Stored records:

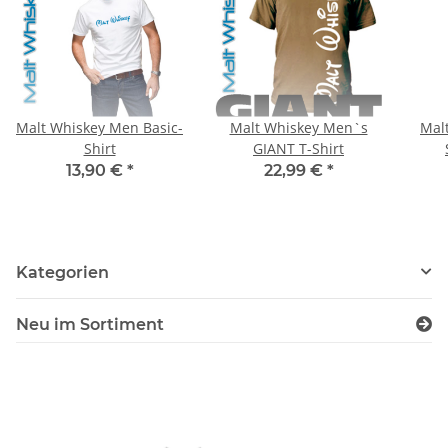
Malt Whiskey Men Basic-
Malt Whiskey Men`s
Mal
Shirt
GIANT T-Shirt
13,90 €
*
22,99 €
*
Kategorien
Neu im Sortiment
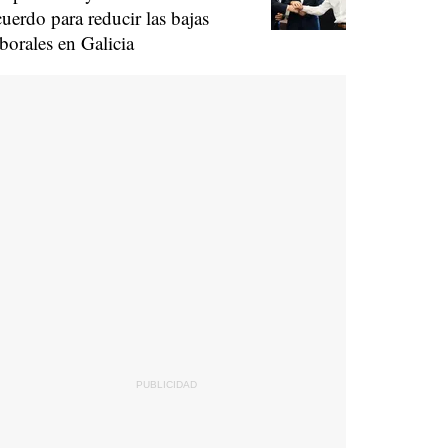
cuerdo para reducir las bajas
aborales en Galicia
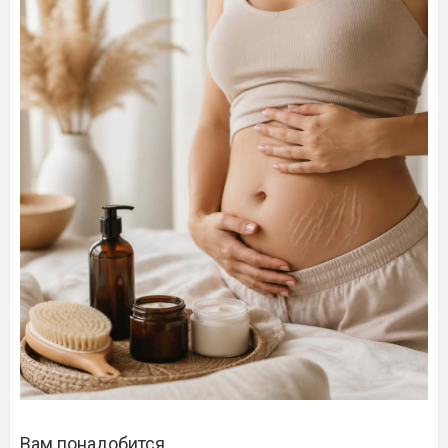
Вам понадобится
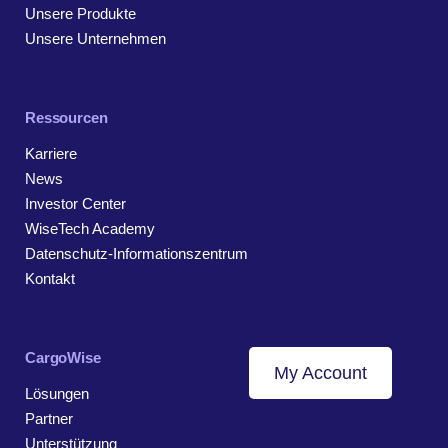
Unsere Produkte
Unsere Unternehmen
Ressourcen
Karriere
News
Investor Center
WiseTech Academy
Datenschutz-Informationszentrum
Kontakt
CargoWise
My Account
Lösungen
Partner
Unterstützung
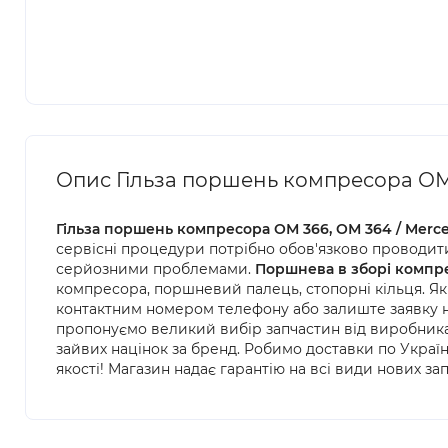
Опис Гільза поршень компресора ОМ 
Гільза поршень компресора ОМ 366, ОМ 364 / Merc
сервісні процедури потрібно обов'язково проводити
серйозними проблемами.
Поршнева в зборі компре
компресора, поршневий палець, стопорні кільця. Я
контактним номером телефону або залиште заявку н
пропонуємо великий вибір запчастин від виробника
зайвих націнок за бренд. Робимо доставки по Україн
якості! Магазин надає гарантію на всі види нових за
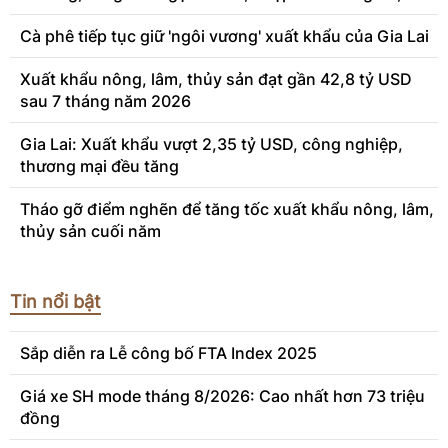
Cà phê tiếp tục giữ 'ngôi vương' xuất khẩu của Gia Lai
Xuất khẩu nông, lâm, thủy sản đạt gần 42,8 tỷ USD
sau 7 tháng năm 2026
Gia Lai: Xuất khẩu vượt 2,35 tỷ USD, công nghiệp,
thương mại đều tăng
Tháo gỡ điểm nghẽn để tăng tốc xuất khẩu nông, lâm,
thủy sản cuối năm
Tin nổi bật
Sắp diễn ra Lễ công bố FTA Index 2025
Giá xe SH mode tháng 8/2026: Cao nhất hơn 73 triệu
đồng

Required action = Each line in which the string "компресора" is found must be copied from the data.

Task response =
Опис Гільза поршень компресора ОМ 
Гільза поршень компресора ОМ 366, ОМ 364 / Merc
компресора, поршневий палець, стопорні кільця. Я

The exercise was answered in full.